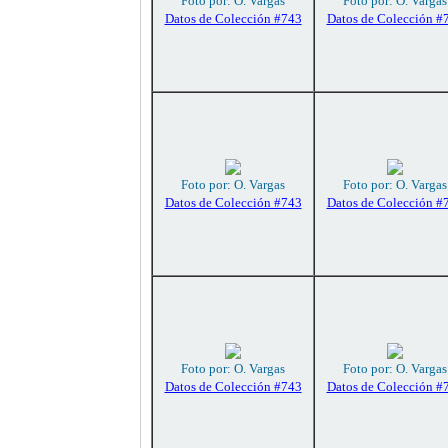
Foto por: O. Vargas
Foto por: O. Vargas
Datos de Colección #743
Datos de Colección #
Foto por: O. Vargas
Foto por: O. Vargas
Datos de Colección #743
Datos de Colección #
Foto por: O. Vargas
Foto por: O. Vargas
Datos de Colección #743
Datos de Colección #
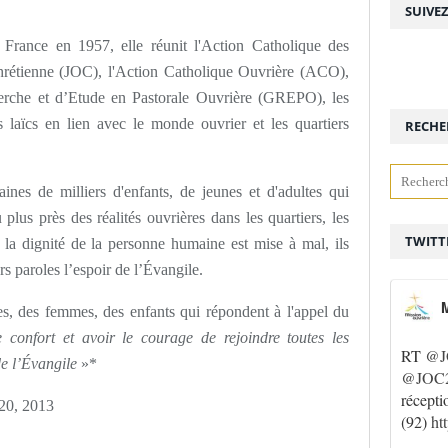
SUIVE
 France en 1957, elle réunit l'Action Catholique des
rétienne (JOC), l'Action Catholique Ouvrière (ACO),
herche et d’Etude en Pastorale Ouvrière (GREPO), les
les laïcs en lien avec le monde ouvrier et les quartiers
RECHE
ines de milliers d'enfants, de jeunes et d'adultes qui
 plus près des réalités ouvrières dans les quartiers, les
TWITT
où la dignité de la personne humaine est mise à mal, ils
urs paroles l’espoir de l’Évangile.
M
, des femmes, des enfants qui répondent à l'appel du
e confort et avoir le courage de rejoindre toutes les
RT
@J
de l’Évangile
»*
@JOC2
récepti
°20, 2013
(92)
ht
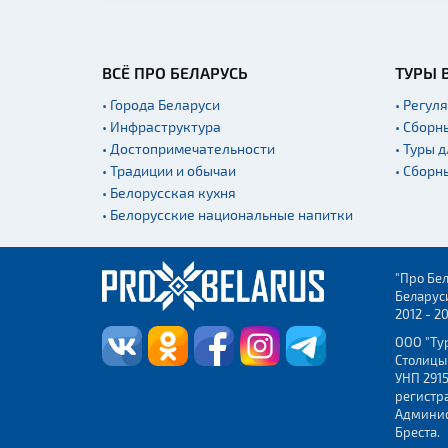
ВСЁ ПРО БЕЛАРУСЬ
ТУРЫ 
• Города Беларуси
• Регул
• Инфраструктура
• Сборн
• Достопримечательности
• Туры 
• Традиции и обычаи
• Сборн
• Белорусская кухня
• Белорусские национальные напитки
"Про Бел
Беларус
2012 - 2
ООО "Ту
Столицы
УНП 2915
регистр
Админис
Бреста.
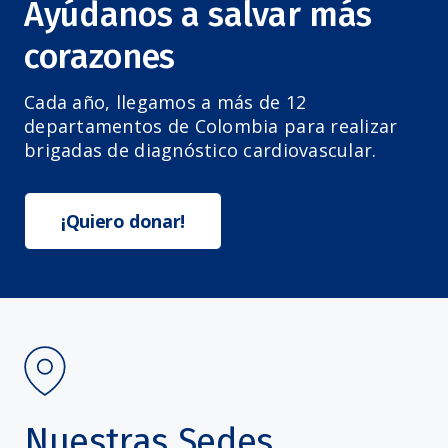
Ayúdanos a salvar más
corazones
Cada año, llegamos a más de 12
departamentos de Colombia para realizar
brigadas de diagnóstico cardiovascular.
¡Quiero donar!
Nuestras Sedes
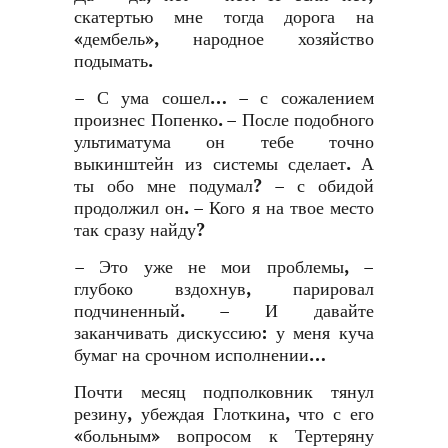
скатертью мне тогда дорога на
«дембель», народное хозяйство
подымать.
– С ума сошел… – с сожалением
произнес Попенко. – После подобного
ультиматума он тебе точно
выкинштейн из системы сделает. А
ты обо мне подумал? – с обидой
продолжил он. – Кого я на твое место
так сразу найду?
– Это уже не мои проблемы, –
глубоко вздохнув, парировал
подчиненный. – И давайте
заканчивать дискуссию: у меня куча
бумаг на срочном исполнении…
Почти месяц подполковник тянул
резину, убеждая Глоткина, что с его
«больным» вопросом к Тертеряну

==

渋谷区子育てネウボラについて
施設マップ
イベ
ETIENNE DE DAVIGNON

* * *

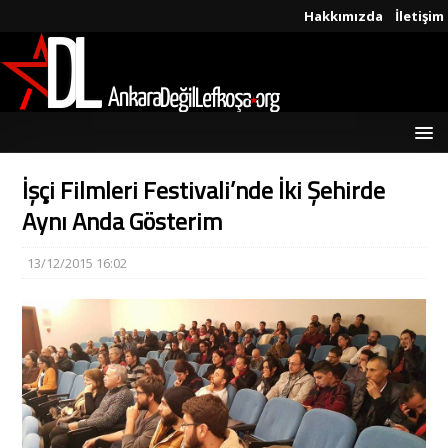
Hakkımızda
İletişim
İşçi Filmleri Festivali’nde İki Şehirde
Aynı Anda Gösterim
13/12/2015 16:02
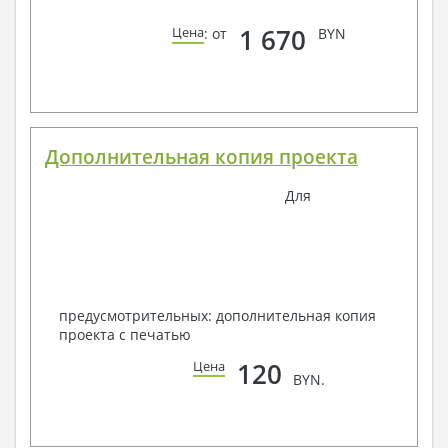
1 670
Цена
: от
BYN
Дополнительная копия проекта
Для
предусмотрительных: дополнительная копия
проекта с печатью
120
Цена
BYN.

EXERCISE REQUIREMENTS
Among the entries, find each line that includes the string "quartiers" and copy it.

ANSWER SECTION
les laïcs en lien avec le monde ouvrier et les quartiers
 plus près des réalités ouvrières dans les quartiers, les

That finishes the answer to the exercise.